By BECKY RUTHERFORD
Los Alamos
If you are anything like me, you probably order a lot online, and might have packages incoming at any time. How do you stay on top of your incoming packages? Scammers certainly hope you think it’s via text message, as yet another wave of package delivery text scams are incoming.
Image of package delivery smishing text scam
These text scams are a kind of phishing known as “smishing”. What is smishing? Smishing is a form of phishing that involves a text message or phone number. Victims will typically receive a deceptive text message intended to lure the recipient into providing their personal or financial information. These scammers often attempt to disguise themselves as a government agency, bank, or other company to lend legitimacy to their claims. In this case they are impersonating the US Postal Service.

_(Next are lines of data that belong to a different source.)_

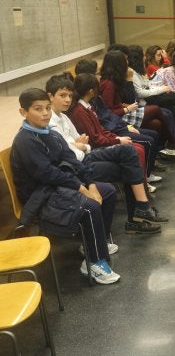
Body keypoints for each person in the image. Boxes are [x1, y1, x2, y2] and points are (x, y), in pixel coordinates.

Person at [11, 88, 120, 284]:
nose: (45, 113)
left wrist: (91, 184)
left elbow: (73, 160)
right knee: (89, 206)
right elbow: (47, 174)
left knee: (108, 191)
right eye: (38, 109)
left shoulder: (51, 133)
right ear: (24, 112)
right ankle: (94, 263)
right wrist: (81, 188)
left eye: (47, 108)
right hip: (41, 196)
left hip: (60, 186)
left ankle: (93, 244)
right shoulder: (25, 140)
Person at [46, 74, 165, 234]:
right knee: (129, 163)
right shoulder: (53, 120)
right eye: (62, 95)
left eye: (69, 95)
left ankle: (141, 210)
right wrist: (80, 146)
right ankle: (138, 214)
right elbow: (68, 150)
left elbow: (83, 142)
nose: (67, 99)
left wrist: (80, 146)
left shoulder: (64, 117)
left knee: (129, 154)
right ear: (50, 97)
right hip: (77, 165)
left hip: (84, 156)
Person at [99, 50, 175, 152]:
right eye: (125, 60)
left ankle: (162, 149)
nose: (127, 63)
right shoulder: (109, 84)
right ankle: (174, 142)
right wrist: (126, 109)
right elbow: (108, 111)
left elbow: (126, 100)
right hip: (120, 116)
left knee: (158, 122)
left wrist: (125, 107)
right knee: (157, 109)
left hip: (126, 110)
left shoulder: (115, 79)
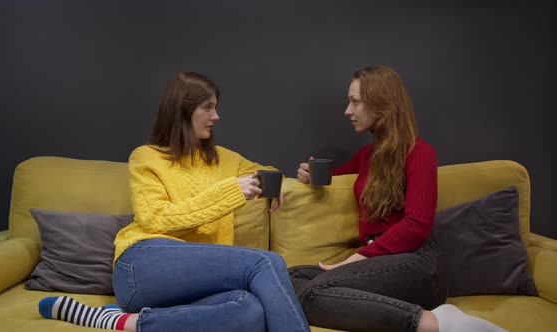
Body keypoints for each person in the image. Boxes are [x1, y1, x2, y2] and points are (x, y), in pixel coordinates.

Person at [37, 72, 310, 332]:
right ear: (183, 111)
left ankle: (121, 322)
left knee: (249, 310)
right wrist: (230, 192)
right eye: (208, 107)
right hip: (141, 267)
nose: (216, 116)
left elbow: (264, 170)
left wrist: (271, 183)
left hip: (195, 285)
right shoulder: (146, 157)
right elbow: (155, 218)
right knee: (265, 262)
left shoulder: (223, 159)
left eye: (216, 107)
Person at [289, 65, 506, 332]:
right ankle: (415, 315)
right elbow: (333, 177)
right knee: (290, 278)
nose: (347, 111)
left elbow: (417, 225)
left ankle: (440, 324)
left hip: (418, 262)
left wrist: (354, 260)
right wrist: (310, 174)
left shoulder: (420, 153)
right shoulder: (367, 156)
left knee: (314, 292)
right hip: (379, 264)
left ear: (381, 104)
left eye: (355, 102)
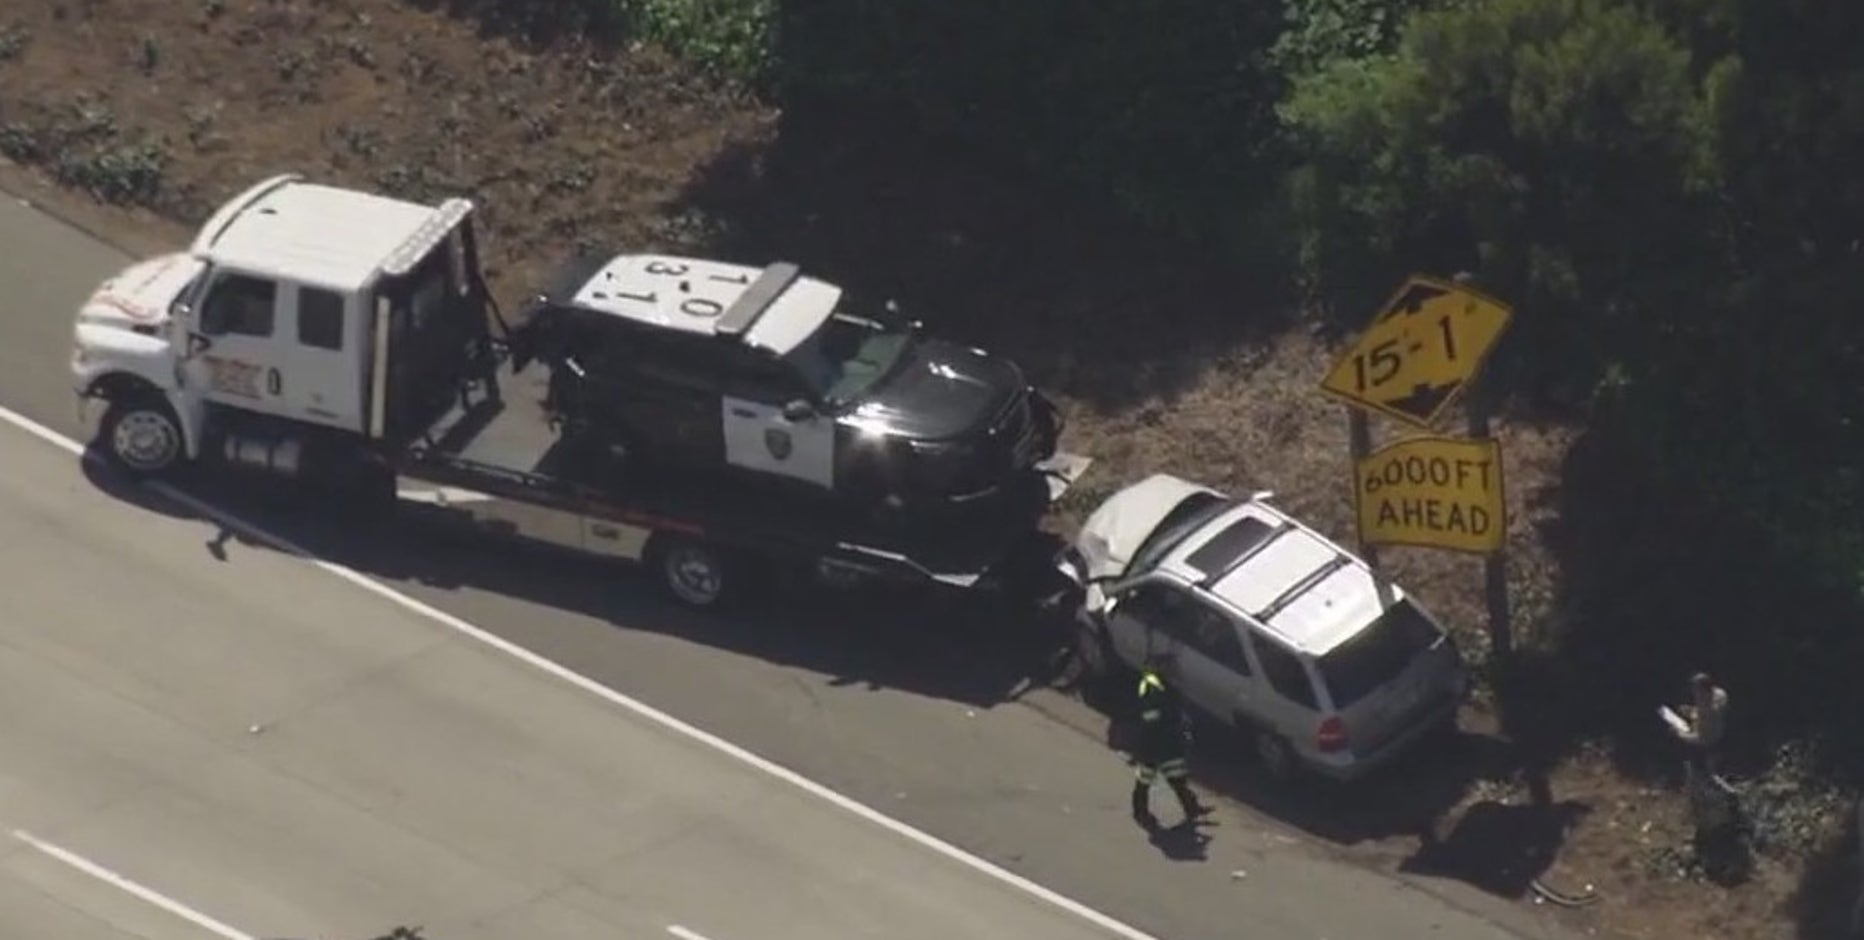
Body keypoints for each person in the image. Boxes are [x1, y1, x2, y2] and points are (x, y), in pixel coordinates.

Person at [1129, 667, 1209, 828]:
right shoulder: (1154, 688)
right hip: (1154, 744)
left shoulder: (1164, 688)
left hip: (1166, 744)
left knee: (1176, 779)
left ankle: (1192, 808)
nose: (1178, 676)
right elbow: (1150, 717)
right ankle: (1140, 812)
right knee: (1145, 781)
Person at [1663, 671, 1729, 777]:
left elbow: (1702, 736)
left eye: (1696, 690)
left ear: (1703, 690)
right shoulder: (1719, 694)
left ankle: (1682, 774)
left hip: (1707, 739)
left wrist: (1680, 733)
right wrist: (1691, 710)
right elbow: (1703, 714)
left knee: (1673, 731)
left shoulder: (1707, 707)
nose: (1694, 693)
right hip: (1713, 732)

A few things stood out to me that this is a phish:
- The message isn’t from a US phone number, it is from a number with a country code from the UK. Right off the bat I’m suspicious since this is allegedly from the USPS.
- The linked domain is not a USPS domain, it’s a generic top level domain (gTLD), ending in .xin. .Xin is a commonly used domain in Asia, not America. A quick whois domain search reveals this site was just created and registered fairly recently, another sign that a link is likely to be a scam. And any legitimate USPS site would use their official domain of usps[.]com.
- Message tries to instill a sense of urgency by saying that the shipment cannot be delivered, and tries to get the user to reply or open the url in their browser to release the shipment. Sense of urgency is another sign something is likely a phish.
- Why would the USPS be contacting me about a delivery issue? Chances are the company would contact me directly. The scammers want to go after your sense of curiosity and get you to reply to the text message or go to the link.
Do not reply to these, or interact with any links. You can just click the “report junk” at the bottom of the text message to report it to Apple as junk, and if you want you can also block the sender (reporting junk just lets Apple know it is sketchy and doesn’t block). Just click on the circle with contact info at the top of the message, and you’ll be taken to the contact info screen, below.
Image of scammy number contact info
From the above screen, select the “info” icon at the top.
How to block in iOS
And then just select the block option, and the contact number is blocked.
To block in Android:
To block a contact on an Android phone, open the “Phone” app, navigate to the contact you want to block, then long-press on their number and select “Block” or “Block number” from the menu that appears; you can also access blocking options through the “Settings” within the Phone app and add numbers to the blocked list there.
Sadly blocking one number won’t necessarily be helpful as you will likely get more texts with the same scam from different numbers, but it’s always an option.
To report USPS related smishing, send an email to spam@uspis.gov (not a typo, this goes to the USPS Inspection Service).
- Without clicking on the web link, copy the body of the suspicious text message and paste into a new email.
- Provide your name in the email, and also attach a screenshot of the text message showing the phone number of the sender and the date sent.
- Include any relevant details in your email, for example: if you clicked the link, if you lost money, if you provided any personal information, or if you experienced any impacts to your credit or person.
- The Postal Inspection Service will contact you if more information is needed.
- Forward the smishing/text message to 7726 (Spells out SPAM) (this will assist with reporting the scam phone number).
Never interact with these messages, just ignore and delete or report them to the USPS. If you aren’t sure if a message is legitimate always go directly to the company’s website, never click on a suspicious link.
Stay safe online, watch out for package delivery smishing scams and don’t click those links!